22 Ağustos 2009 Cumartesi

insani değerlerin herhangi birşeye değmediği günümüzde insanlara güvenemememin neden diğer insanlar için sorun olduğunu çoğu zaman anlamıyorum. 

doğduğum gunden beri sağlam bir aile güvenı elde ettiğimi sanmıyorum öncelıkle, babam devamlı şehir dışında uzun zamanalr geçirir ve annemle beraber ankaradaki evimizde yaşardık. annemde zaten sabah 9dan akşam 4 e kadar öğretmenlık yaptığı ve zaten bolca yorulduğu için yapması gereken temel işlerden dolayı bana harcayacağı zamanı elektirk süpürgesine, merdaneli çamaşır makınesıne harcadığından kucukluğume dair evde hatırladığım evın dip odasında uykum geldiği zaman yattığım üzeridne gri örtülü somya, 2 defterımın yanyana zor sığdığı açılıp kapanır masa ve teelvızyonun kucuk kumandasından ibaretti.

ilk okula gitmeye başladığım zamanlardaysa, 1. sınıfta sınıf öğretmenımın verdiği ödev olan hecelerı ab ac ad af şekilnde babannemın tabırıyle ''çarptırmalı'' okuma alıştırmalarını dğru okuyup okumadığımı gostermesı için annemın yanına gitmiştim. annem o zaman tv karşısında fasülye ayıklıyordu durumu anlattım, annemde tamam oku hadi ben takip ediyorum seni dedı ve ben kafamı eğdım kıtaba okumaya başladım ab ac ad af ag.. epeyde iyi okuyordum ve o kadar mutluydum ki annem yanımdaydı ve sınıftaki diğer çocuklar gibi bende bir nevi ödevımı annemle yapıyordum yardım edıyordu bana, tek başıma oğrenmek zorunda değildim ve bir yanlış yaparsam durup duzeltecektı. evet duzeltecektı biliyordum bunu. bılerek ''ef'' i atladım ''eg'' dedim ki annem fark etsin hemen soyelsın oğlum ''ef'' i atladın ''eg'' i soyledin desin. ama demedi annem. kafamı kaldırdım annem bir yandan tv yi izliyor bir yandan da fasulyelerle uğraşıyor. anne dedım ben ef i atladım eg dedim, tamam oğlum bir daha yapma oyle. dinlemıyordu annem benı. 

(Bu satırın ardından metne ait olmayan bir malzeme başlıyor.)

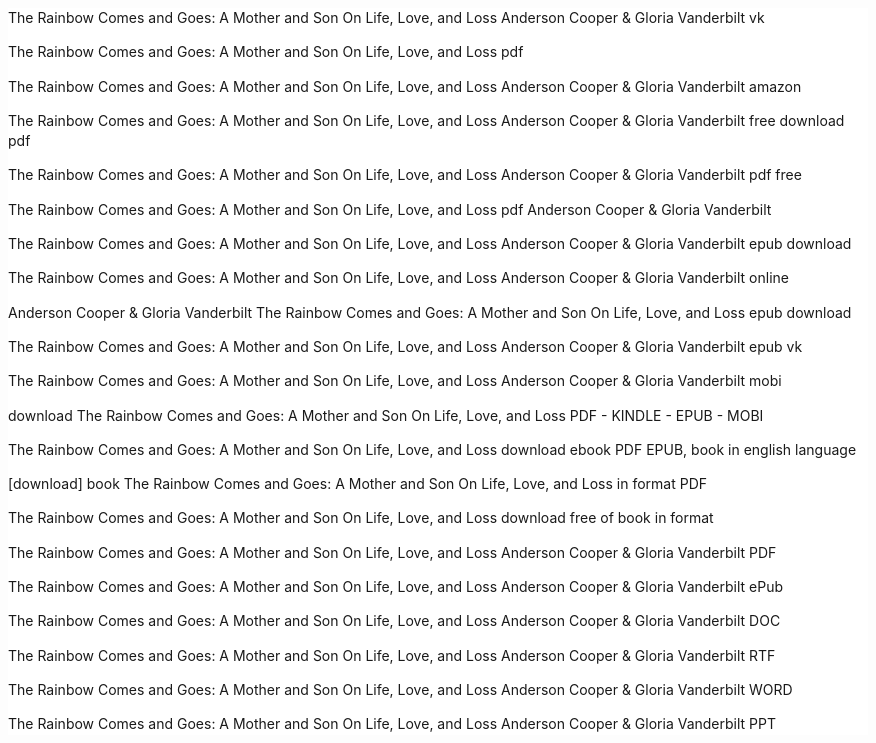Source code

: The Rainbow Comes and Goes: A Mother and Son On Life, Love, and Loss Anderson Cooper & Gloria Vanderbilt vk

The Rainbow Comes and Goes: A Mother and Son On Life, Love, and Loss pdf

The Rainbow Comes and Goes: A Mother and Son On Life, Love, and Loss Anderson Cooper & Gloria Vanderbilt amazon

The Rainbow Comes and Goes: A Mother and Son On Life, Love, and Loss Anderson Cooper & Gloria Vanderbilt free download pdf

The Rainbow Comes and Goes: A Mother and Son On Life, Love, and Loss Anderson Cooper & Gloria Vanderbilt pdf free

The Rainbow Comes and Goes: A Mother and Son On Life, Love, and Loss pdf Anderson Cooper & Gloria Vanderbilt

The Rainbow Comes and Goes: A Mother and Son On Life, Love, and Loss Anderson Cooper & Gloria Vanderbilt epub download

The Rainbow Comes and Goes: A Mother and Son On Life, Love, and Loss Anderson Cooper & Gloria Vanderbilt online

Anderson Cooper & Gloria Vanderbilt The Rainbow Comes and Goes: A Mother and Son On Life, Love, and Loss epub download

The Rainbow Comes and Goes: A Mother and Son On Life, Love, and Loss Anderson Cooper & Gloria Vanderbilt epub vk

The Rainbow Comes and Goes: A Mother and Son On Life, Love, and Loss Anderson Cooper & Gloria Vanderbilt mobi

download The Rainbow Comes and Goes: A Mother and Son On Life, Love, and Loss PDF - KINDLE - EPUB - MOBI

The Rainbow Comes and Goes: A Mother and Son On Life, Love, and Loss download ebook PDF EPUB, book in english language

[download] book The Rainbow Comes and Goes: A Mother and Son On Life, Love, and Loss in format PDF

The Rainbow Comes and Goes: A Mother and Son On Life, Love, and Loss download free of book in format

The Rainbow Comes and Goes: A Mother and Son On Life, Love, and Loss Anderson Cooper & Gloria Vanderbilt PDF

The Rainbow Comes and Goes: A Mother and Son On Life, Love, and Loss Anderson Cooper & Gloria Vanderbilt ePub

The Rainbow Comes and Goes: A Mother and Son On Life, Love, and Loss Anderson Cooper & Gloria Vanderbilt DOC

The Rainbow Comes and Goes: A Mother and Son On Life, Love, and Loss Anderson Cooper & Gloria Vanderbilt RTF

The Rainbow Comes and Goes: A Mother and Son On Life, Love, and Loss Anderson Cooper & Gloria Vanderbilt WORD

The Rainbow Comes and Goes: A Mother and Son On Life, Love, and Loss Anderson Cooper & Gloria Vanderbilt PPT
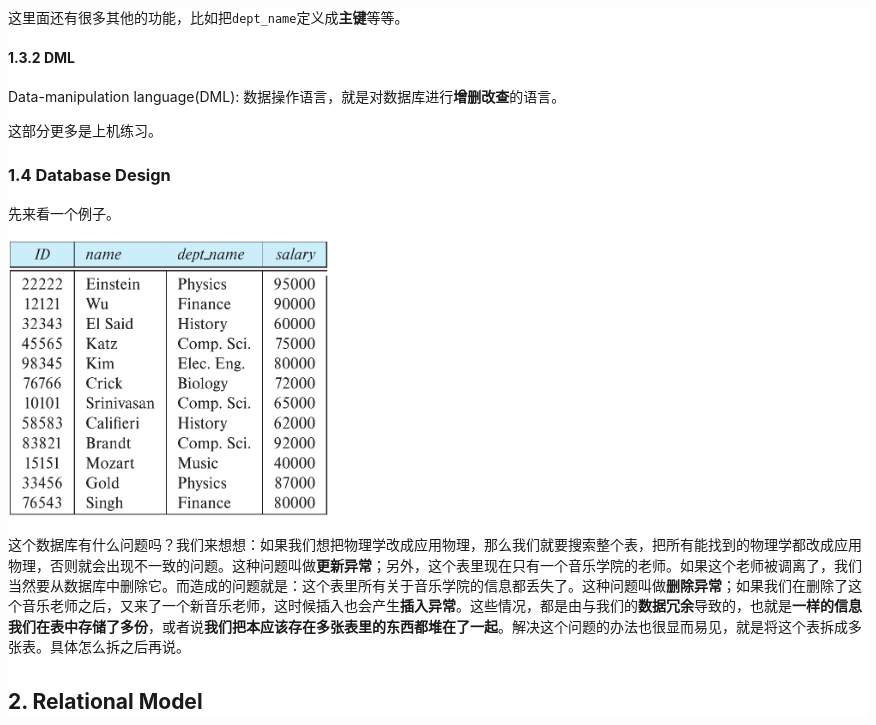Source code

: 这里面还有很多其他的功能，比如把`dept_name`定义成**主键**等等。

#### 1.3.2 DML

Data-manipulation language(DML): 数据操作语言，就是对数据库进行**增删改查**的语言。

这部分更多是上机练习。

### 1.4 Database Design

先来看一个例子。

<img src="img/dd.png" alt="img" style="zoom:43%;" />

这个数据库有什么问题吗？我们来想想：如果我们想把物理学改成应用物理，那么我们就要搜索整个表，把所有能找到的物理学都改成应用物理，否则就会出现不一致的问题。这种问题叫做**更新异常**；另外，这个表里现在只有一个音乐学院的老师。如果这个老师被调离了，我们当然要从数据库中删除它。而造成的问题就是：这个表里所有关于音乐学院的信息都丢失了。这种问题叫做**删除异常**；如果我们在删除了这个音乐老师之后，又来了一个新音乐老师，这时候插入也会产生**插入异常**。这些情况，都是由与我们的**数据冗余**导致的，也就是**一样的信息我们在表中存储了多份**，或者说**我们把本应该存在多张表里的东西都堆在了一起**。解决这个问题的办法也很显而易见，就是将这个表拆成多张表。具体怎么拆之后再说。

## 2. Relational Model

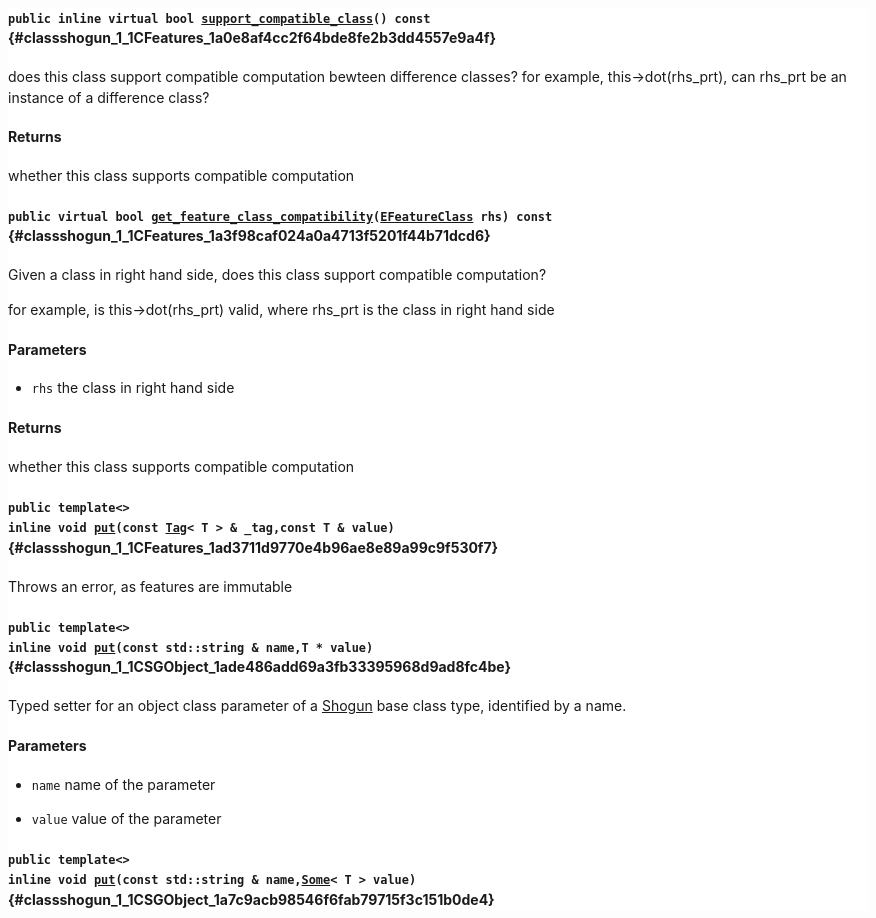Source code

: #### `public inline virtual bool `[`support_compatible_class`](#classshogun_1_1CFeatures_1a0e8af4cc2f64bde8fe2b3dd4557e9a4f)`() const` {#classshogun_1_1CFeatures_1a0e8af4cc2f64bde8fe2b3dd4557e9a4f}

does this class support compatible computation bewteen difference classes? for example, this->dot(rhs_prt), can rhs_prt be an instance of a difference class?

#### Returns
whether this class supports compatible computation

#### `public virtual bool `[`get_feature_class_compatibility`](#classshogun_1_1CFeatures_1a3f98caf024a0a4713f5201f44b71dcd6)`(`[`EFeatureClass`](#namespaceshogun_1a9e2a4d8b86b9e061779c3fdbcda57c3b)` rhs) const` {#classshogun_1_1CFeatures_1a3f98caf024a0a4713f5201f44b71dcd6}

Given a class in right hand side, does this class support compatible computation?

for example, is this->dot(rhs_prt) valid, where rhs_prt is the class in right hand side

#### Parameters
* `rhs` the class in right hand side 

#### Returns
whether this class supports compatible computation

#### `public template<>`  <br/>`inline void `[`put`](#classshogun_1_1CFeatures_1ad3711d9770e4b96ae8e89a99c9f530f7)`(const `[`Tag`](#classshogun_1_1Tag)`< T > & _tag,const T & value)` {#classshogun_1_1CFeatures_1ad3711d9770e4b96ae8e89a99c9f530f7}

Throws an error, as features are immutable

#### `public template<>`  <br/>`inline void `[`put`](#classshogun_1_1CSGObject_1ade486add69a3fb33395968d9ad8fc4be)`(const std::string & name,T * value)` {#classshogun_1_1CSGObject_1ade486add69a3fb33395968d9ad8fc4be}

Typed setter for an object class parameter of a [Shogun](#classShogun) base class type, identified by a name.

#### Parameters
* `name` name of the parameter 

* `value` value of the parameter

#### `public template<>`  <br/>`inline void `[`put`](#classshogun_1_1CSGObject_1a7c9acb98546f6fab79715f3c151b0de4)`(const std::string & name,`[`Some`](#classshogun_1_1Some)`< T > value)` {#classshogun_1_1CSGObject_1a7c9acb98546f6fab79715f3c151b0de4}
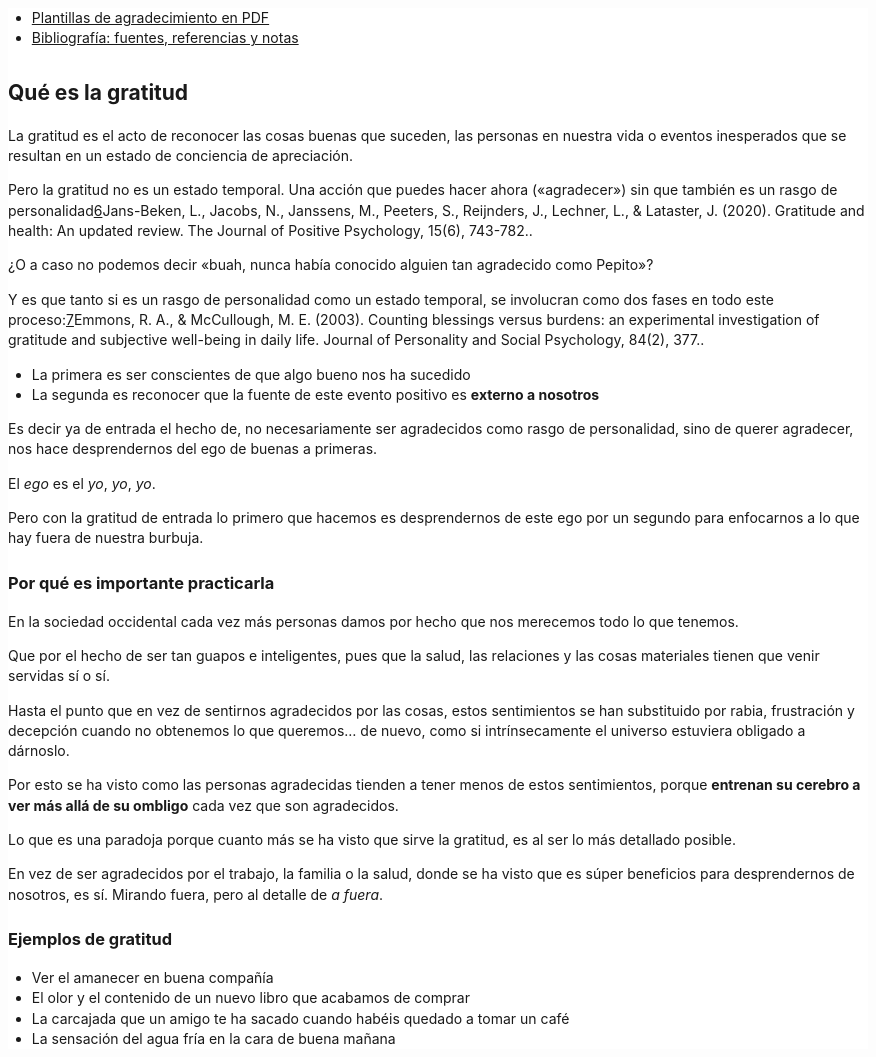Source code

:   - [Plantillas de agradecimiento en PDF](#Plantillas_de_agradecimiento_en_PDF 'Plantillas de agradecimiento en PDF')
- [Bibliografía: fuentes, referencias y notas](#Bibliografia_fuentes_referencias_y_notas 'Bibliografía: fuentes, referencias y notas')

## Qué es la gratitud

La gratitud es el acto de reconocer las cosas buenas que suceden, las personas en nuestra vida o eventos inesperados que se resultan en un estado de conciencia de apreciación.

Pero la gratitud no es un estado temporal. Una acción que puedes hacer ahora («agradecer») sin que también es un rasgo de personalidad[6](<javascript:void(0)>)Jans-Beken, L., Jacobs, N., Janssens, M., Peeters, S., Reijnders, J., Lechner, L., & Lataster, J. (2020). Gratitude and health: An updated review. The Journal of Positive Psychology, 15(6), 743-782..

¿O a caso no podemos decir «buah, nunca había conocido alguien tan agradecido como Pepito»?

Y es que tanto si es un rasgo de personalidad como un estado temporal, se involucran como dos fases en todo este proceso:[7](<javascript:void(0)>)Emmons, R. A., & McCullough, M. E. (2003). Counting blessings versus burdens: an experimental investigation of gratitude and subjective well-being in daily life. Journal of Personality and Social Psychology, 84(2), 377..

- La primera es ser conscientes de que algo bueno nos ha sucedido
- La segunda es reconocer que la fuente de este evento positivo es **externo a nosotros**

Es decir ya de entrada el hecho de, no necesariamente ser agradecidos como rasgo de personalidad, sino de querer agradecer, nos hace desprendernos del ego de buenas a primeras.

El *ego* es el *yo*, *yo*, *yo*.

Pero con la gratitud de entrada lo primero que hacemos es desprendernos de este ego por un segundo para enfocarnos a lo que hay fuera de nuestra burbuja.

### Por qué es importante practicarla

En la sociedad occidental cada vez más personas damos por hecho que nos merecemos todo lo que tenemos.

Que por el hecho de ser tan guapos e inteligentes, pues que la salud, las relaciones y las cosas materiales tienen que venir servidas sí o sí.

Hasta el punto que en vez de sentirnos agradecidos por las cosas, estos sentimientos se han substituido por rabia, frustración y decepción cuando no obtenemos lo que queremos… de nuevo, como si intrínsecamente el universo estuviera obligado a dárnoslo.

Por esto se ha visto como las personas agradecidas tienden a tener menos de estos sentimientos, porque **entrenan su cerebro a ver más allá de su ombligo** cada vez que son agradecidos.

Lo que es una paradoja porque cuanto más se ha visto que sirve la gratitud, es al ser lo más detallado posible.

En vez de ser agradecidos por el trabajo, la familia o la salud, donde se ha visto que es súper beneficios para desprendernos de nosotros, es sí. Mirando fuera, pero al detalle de _a fuera_.

### Ejemplos de gratitud

- Ver el amanecer en buena compañía
- El olor y el contenido de un nuevo libro que acabamos de comprar
- La carcajada que un amigo te ha sacado cuando habéis quedado a tomar un café
- La sensación del agua fría en la cara de buena mañana
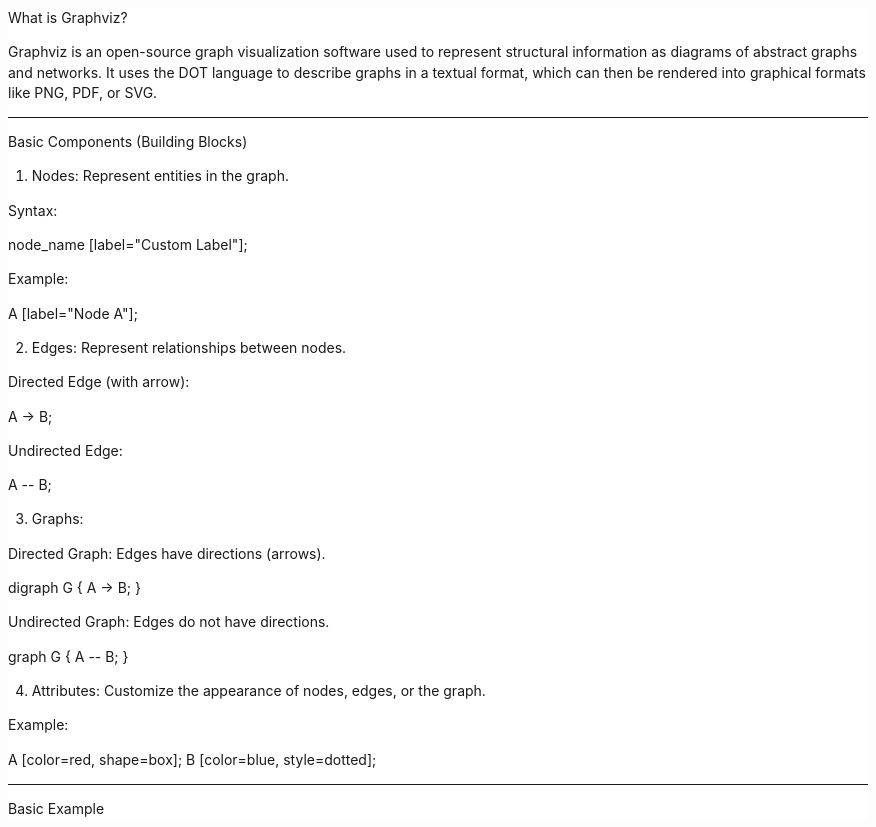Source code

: What is Graphviz?

Graphviz is an open-source graph visualization software used to represent structural information as diagrams of abstract graphs and networks. It uses the DOT language to describe graphs in a textual format, which can then be rendered into graphical formats like PNG, PDF, or SVG.


---

Basic Components (Building Blocks)

1. Nodes: Represent entities in the graph.

Syntax:

node_name [label="Custom Label"];

Example:

A [label="Node A"];



2. Edges: Represent relationships between nodes.

Directed Edge (with arrow):

A -> B;

Undirected Edge:

A -- B;



3. Graphs:

Directed Graph: Edges have directions (arrows).

digraph G {
    A -> B;
}

Undirected Graph: Edges do not have directions.

graph G {
    A -- B;
}



4. Attributes: Customize the appearance of nodes, edges, or the graph.

Example:

A [color=red, shape=box];
B [color=blue, style=dotted];





---

Basic Example
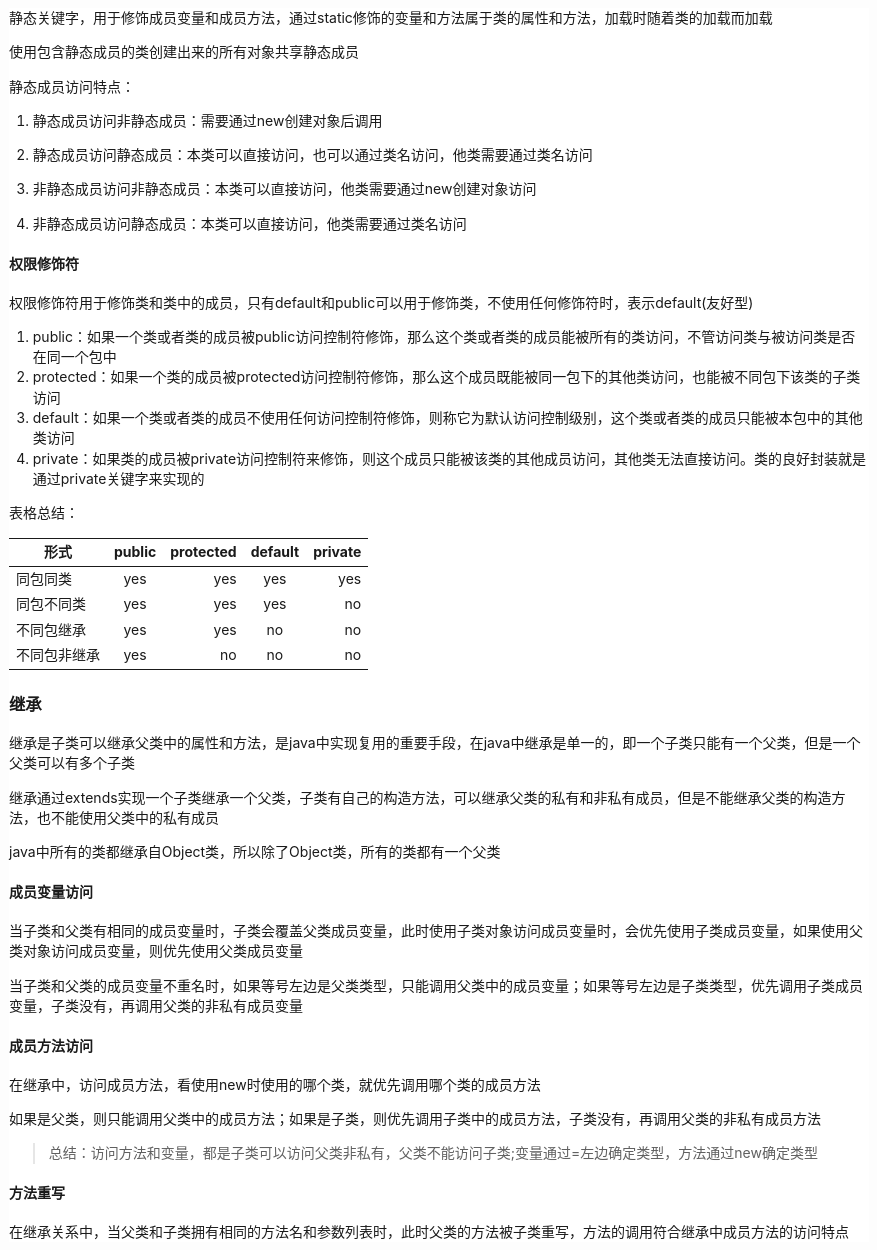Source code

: 静态关键字，用于修饰成员变量和成员方法，通过static修饰的变量和方法属于类的属性和方法，加载时随着类的加载而加载

使用包含静态成员的类创建出来的所有对象共享静态成员

静态成员访问特点：

1. 静态成员访问非静态成员：需要通过new创建对象后调用

2. 静态成员访问静态成员：本类可以直接访问，也可以通过类名访问，他类需要通过类名访问

3. 非静态成员访问非静态成员：本类可以直接访问，他类需要通过new创建对象访问

4. 非静态成员访问静态成员：本类可以直接访问，他类需要通过类名访问

#### 权限修饰符

权限修饰符用于修饰类和类中的成员，只有default和public可以用于修饰类，不使用任何修饰符时，表示default(友好型)

1. public：如果一个类或者类的成员被public访问控制符修饰，那么这个类或者类的成员能被所有的类访问，不管访问类与被访问类是否在同一个包中
2. protected：如果一个类的成员被protected访问控制符修饰，那么这个成员既能被同一包下的其他类访问，也能被不同包下该类的子类访问
3. default：如果一个类或者类的成员不使用任何访问控制符修饰，则称它为默认访问控制级别，这个类或者类的成员只能被本包中的其他类访问
4. private：如果类的成员被private访问控制符来修饰，则这个成员只能被该类的其他成员访问，其他类无法直接访问。类的良好封装就是通过private关键字来实现的

表格总结：

| 形式 | public | protected | default | private |
|---|:---:|---:|:---:|---:|
| 同包同类 | yes | yes |yes | yes |
| 同包不同类 | yes | yes |yes | no |
| 不同包继承 | yes | yes |no | no |
| 不同包非继承 | yes | no |no | no |

### 继承

继承是子类可以继承父类中的属性和方法，是java中实现复用的重要手段，在java中继承是单一的，即一个子类只能有一个父类，但是一个父类可以有多个子类

继承通过extends实现一个子类继承一个父类，子类有自己的构造方法，可以继承父类的私有和非私有成员，但是不能继承父类的构造方法，也不能使用父类中的私有成员

java中所有的类都继承自Object类，所以除了Object类，所有的类都有一个父类

#### 成员变量访问

当子类和父类有相同的成员变量时，子类会覆盖父类成员变量，此时使用子类对象访问成员变量时，会优先使用子类成员变量，如果使用父类对象访问成员变量，则优先使用父类成员变量

当子类和父类的成员变量不重名时，如果等号左边是父类类型，只能调用父类中的成员变量；如果等号左边是子类类型，优先调用子类成员变量，子类没有，再调用父类的非私有成员变量

#### 成员方法访问

在继承中，访问成员方法，看使用new时使用的哪个类，就优先调用哪个类的成员方法

如果是父类，则只能调用父类中的成员方法；如果是子类，则优先调用子类中的成员方法，子类没有，再调用父类的非私有成员方法

> 总结：访问方法和变量，都是子类可以访问父类非私有，父类不能访问子类;变量通过=左边确定类型，方法通过new确定类型

#### 方法重写

在继承关系中，当父类和子类拥有相同的方法名和参数列表时，此时父类的方法被子类重写，方法的调用符合继承中成员方法的访问特点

ilkokul 3. sınıfta sınıfın en güzel ufak tefek kızı klasmanında göz dolduran bir kıza aşık olmam ve en yakın arkadaş grubumdakı herkese bitişi mozartın türk marşı olan teneffus saatlerınde temız havayı teneffüs etmek yerıne en yakın arkadaşlarıma dun gece o kızı gorduğum ruyayı anlattığım gunlerın sonunda en yakın arkadaşımın yıl sonunda o kızla el ele dolaşması herşeyi dahada beter hale getirdi.. 

lise çağlarıma geldiğimde ise yatılı bir okulda okudum ve okulda yatılı kalan yaklaşık 150 ye yakın insanla aynı şeylerı yeyip aynı muhabbetlerı yaptığımız bir nevi ufak bir komün şekilndeki toplumsal hayatımızda dış dunyada karşılaşacağım kin nefret ızdırap dedikdu aşk ihtiras sadakat sevgi gibi bir çok temel duygu ve davranışın prototipinin yaşanmasıda benı bu komünü izlemeye sevk etti. ve lisede son yıla geldığımde 'insan davranışları uzerıne notlar' şeklinde kapak ismi bile koyduğum çeşitli durumlarda insan psiklojısının verdiği tepkileri yazdığım notlarım ortaya çıkmıştı. ve bu komünal hayattaki güçlünün, zekinin, ağzı iyi laf yapanın ayakta kaldığı, diğerlerini ezdığı hayat duzenını öğrenmem inananın çok fazla zamanımı almadı ve bunu anlamamla kendımı derslere vermem bir oldu çunku geçirmem gereken bir zamanım vardı ve ınsanalrdan uzak anca bu şekilde geçirebilirdim.

şu an arkama dönüp baktığımda bir çırpıda bu kadar fazla örneği tek solukta verebılıyor olmam yirmi kusur yıldır yaşadığım beşeri kalp kırıklıklarımın, hala gördüğüm kabuslarımın gönullu mümessili olan güveni boşa çıkaran insan formundaki canlılara karşı veremediğim ''siktir et'' tepkisinin bu durumun asıl nedeni olduğuna dair sağlam kanıtlarım mevcut.